EXERCISE OBJECTIVE:
Pull every line containing "personal" from the entries.

(RECORDS TO USE Opens)

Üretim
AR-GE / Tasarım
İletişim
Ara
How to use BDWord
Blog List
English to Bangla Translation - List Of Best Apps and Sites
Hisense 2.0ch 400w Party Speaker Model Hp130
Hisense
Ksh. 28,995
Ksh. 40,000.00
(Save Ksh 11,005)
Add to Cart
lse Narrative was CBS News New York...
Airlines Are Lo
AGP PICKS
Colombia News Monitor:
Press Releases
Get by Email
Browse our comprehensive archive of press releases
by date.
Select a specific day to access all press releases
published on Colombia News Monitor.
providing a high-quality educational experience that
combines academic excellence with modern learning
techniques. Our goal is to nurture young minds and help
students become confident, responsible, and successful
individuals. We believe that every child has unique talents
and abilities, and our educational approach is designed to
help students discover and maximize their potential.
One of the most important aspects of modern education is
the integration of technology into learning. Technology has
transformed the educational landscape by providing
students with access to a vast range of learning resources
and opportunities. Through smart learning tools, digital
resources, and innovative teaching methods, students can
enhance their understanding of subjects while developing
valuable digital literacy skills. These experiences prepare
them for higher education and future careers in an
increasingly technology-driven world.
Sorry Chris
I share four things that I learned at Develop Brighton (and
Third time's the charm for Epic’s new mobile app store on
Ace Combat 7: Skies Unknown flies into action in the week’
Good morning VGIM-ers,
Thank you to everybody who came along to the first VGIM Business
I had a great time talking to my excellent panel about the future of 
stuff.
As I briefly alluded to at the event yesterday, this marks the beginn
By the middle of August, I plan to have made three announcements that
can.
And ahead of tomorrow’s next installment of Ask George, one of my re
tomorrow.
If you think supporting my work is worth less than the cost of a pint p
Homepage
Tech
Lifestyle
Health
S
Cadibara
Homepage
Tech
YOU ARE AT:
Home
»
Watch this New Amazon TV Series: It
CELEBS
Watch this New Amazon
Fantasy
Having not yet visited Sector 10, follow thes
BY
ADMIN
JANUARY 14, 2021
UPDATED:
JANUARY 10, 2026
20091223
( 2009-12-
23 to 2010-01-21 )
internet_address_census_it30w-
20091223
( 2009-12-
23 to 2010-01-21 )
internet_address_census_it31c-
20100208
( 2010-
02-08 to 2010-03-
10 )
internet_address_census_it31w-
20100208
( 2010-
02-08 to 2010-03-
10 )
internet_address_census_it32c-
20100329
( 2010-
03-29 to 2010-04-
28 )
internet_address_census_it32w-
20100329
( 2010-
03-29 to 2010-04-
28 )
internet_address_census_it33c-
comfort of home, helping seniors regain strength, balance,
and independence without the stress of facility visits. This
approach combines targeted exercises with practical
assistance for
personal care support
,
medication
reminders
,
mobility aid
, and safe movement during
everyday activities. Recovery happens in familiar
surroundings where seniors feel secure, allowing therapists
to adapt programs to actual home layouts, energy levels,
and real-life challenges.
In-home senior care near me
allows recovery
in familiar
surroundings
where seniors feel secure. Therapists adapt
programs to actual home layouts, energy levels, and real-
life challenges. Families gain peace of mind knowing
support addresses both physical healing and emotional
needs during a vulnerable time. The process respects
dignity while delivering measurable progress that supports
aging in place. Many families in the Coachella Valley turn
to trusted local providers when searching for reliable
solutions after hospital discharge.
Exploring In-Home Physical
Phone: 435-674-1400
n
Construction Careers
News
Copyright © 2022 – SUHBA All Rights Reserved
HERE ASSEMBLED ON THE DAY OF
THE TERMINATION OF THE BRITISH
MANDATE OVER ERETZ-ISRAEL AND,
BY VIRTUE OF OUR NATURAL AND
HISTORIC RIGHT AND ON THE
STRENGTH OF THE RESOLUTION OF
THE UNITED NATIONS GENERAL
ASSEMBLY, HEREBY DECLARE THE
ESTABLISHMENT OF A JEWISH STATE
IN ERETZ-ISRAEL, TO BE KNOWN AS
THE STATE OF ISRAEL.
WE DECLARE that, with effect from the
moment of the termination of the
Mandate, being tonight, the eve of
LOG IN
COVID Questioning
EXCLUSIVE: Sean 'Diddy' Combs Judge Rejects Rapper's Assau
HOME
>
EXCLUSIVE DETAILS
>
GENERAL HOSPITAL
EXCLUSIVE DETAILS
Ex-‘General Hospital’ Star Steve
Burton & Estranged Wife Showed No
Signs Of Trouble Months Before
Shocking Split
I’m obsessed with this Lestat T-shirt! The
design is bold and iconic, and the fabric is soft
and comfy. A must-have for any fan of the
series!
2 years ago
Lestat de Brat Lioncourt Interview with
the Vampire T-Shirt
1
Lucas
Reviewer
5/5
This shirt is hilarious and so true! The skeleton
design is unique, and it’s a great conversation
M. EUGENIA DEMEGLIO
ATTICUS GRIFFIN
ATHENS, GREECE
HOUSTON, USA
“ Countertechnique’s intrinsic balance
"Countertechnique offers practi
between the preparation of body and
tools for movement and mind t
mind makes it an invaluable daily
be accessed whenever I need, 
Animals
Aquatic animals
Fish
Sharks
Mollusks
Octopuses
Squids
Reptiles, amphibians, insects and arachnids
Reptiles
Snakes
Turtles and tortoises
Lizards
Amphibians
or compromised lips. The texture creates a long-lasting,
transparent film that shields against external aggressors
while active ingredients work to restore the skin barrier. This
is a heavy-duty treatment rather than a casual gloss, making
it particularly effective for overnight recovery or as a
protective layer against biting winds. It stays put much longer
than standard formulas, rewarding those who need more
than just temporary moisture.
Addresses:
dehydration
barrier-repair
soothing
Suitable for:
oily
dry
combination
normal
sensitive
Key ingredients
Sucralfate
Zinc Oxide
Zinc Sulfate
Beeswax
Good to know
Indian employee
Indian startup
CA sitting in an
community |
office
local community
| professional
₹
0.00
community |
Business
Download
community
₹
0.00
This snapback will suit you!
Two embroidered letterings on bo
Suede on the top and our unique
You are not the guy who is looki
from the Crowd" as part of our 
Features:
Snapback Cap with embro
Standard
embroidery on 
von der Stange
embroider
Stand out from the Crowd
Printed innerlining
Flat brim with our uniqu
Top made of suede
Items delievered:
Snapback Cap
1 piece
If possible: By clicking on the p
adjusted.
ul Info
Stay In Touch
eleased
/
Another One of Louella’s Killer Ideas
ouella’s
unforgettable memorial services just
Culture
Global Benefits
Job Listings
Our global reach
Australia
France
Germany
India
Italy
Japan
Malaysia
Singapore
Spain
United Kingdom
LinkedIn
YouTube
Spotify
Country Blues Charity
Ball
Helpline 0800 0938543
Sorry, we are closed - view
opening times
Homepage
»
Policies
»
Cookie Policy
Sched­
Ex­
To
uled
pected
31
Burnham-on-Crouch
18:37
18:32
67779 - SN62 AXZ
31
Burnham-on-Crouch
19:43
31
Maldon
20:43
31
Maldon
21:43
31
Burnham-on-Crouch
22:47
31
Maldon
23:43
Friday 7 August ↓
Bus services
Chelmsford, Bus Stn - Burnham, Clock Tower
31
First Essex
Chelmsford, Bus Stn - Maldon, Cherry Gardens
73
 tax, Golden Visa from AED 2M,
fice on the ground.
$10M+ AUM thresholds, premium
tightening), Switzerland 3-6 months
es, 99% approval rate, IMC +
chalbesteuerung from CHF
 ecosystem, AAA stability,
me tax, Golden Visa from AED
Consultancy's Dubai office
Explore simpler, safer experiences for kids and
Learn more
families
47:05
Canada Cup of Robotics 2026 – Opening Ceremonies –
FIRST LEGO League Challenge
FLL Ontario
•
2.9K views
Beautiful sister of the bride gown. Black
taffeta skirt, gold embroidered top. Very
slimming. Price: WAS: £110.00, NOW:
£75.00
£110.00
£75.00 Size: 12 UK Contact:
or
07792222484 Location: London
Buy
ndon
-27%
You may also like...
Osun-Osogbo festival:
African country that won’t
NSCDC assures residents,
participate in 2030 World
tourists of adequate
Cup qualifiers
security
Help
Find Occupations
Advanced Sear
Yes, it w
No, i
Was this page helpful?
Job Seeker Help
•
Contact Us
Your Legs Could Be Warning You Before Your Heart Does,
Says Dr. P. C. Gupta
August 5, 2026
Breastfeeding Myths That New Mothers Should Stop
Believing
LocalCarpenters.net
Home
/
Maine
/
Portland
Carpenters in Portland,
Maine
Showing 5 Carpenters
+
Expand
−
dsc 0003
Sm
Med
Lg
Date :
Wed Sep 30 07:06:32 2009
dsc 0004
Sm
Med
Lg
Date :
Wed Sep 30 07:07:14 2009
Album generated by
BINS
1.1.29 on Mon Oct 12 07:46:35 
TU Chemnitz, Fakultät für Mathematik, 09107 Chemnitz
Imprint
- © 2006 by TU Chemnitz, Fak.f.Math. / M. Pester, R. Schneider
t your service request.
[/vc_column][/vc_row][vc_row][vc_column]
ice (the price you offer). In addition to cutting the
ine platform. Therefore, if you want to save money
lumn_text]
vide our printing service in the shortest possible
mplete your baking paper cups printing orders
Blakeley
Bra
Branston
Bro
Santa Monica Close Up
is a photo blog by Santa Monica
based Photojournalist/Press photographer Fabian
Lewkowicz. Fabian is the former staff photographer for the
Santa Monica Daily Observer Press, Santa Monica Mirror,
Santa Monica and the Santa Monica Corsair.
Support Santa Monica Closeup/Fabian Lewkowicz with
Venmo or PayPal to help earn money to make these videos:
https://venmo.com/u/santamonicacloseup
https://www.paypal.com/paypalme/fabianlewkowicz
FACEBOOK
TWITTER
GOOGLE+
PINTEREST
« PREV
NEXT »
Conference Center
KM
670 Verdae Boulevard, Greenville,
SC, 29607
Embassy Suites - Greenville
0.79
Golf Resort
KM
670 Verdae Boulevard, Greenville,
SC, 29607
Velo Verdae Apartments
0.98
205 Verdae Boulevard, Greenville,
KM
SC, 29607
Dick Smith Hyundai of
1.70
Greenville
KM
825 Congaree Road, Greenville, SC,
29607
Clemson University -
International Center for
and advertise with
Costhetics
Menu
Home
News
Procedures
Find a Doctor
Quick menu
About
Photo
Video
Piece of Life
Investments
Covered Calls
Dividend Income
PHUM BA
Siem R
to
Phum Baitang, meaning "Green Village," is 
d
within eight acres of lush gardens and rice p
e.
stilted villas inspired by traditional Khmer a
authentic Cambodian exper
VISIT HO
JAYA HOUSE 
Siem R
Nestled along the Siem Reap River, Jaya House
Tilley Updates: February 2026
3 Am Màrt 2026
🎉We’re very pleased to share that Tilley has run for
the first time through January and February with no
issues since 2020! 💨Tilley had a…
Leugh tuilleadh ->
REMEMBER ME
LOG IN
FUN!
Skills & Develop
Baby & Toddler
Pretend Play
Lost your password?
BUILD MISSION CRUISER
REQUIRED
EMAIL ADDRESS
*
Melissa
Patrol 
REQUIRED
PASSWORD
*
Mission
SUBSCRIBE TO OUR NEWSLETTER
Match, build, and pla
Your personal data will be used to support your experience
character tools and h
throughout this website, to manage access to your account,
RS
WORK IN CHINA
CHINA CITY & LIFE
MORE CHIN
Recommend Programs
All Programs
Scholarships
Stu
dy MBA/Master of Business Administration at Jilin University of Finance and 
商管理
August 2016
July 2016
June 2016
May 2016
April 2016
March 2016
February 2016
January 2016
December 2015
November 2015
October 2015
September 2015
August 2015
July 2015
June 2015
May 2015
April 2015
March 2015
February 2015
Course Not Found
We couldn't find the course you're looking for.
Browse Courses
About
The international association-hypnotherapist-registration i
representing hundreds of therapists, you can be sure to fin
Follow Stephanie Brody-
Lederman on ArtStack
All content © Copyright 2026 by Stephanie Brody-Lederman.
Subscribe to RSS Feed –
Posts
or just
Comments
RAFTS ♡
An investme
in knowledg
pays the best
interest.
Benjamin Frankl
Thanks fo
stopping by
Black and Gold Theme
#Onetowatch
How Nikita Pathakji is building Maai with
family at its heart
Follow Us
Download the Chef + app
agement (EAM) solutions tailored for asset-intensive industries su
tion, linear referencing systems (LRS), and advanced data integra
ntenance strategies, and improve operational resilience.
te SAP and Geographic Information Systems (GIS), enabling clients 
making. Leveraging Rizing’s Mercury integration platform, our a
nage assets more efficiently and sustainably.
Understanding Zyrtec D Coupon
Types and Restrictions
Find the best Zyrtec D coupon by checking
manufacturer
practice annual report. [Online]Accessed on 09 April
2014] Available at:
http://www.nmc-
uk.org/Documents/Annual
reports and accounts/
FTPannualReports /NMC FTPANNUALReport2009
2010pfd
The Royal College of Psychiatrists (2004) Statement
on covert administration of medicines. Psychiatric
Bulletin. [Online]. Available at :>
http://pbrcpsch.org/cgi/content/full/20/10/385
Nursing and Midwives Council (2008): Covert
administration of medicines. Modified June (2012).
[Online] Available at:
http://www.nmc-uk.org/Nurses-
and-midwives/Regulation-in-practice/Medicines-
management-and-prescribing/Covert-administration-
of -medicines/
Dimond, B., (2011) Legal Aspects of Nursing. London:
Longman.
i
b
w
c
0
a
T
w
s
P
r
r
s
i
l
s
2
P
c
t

(RECORDS TO USE Closes)

SOLUTION TO THE PROBLEM:
personal care support
Your personal data will be used to support your experience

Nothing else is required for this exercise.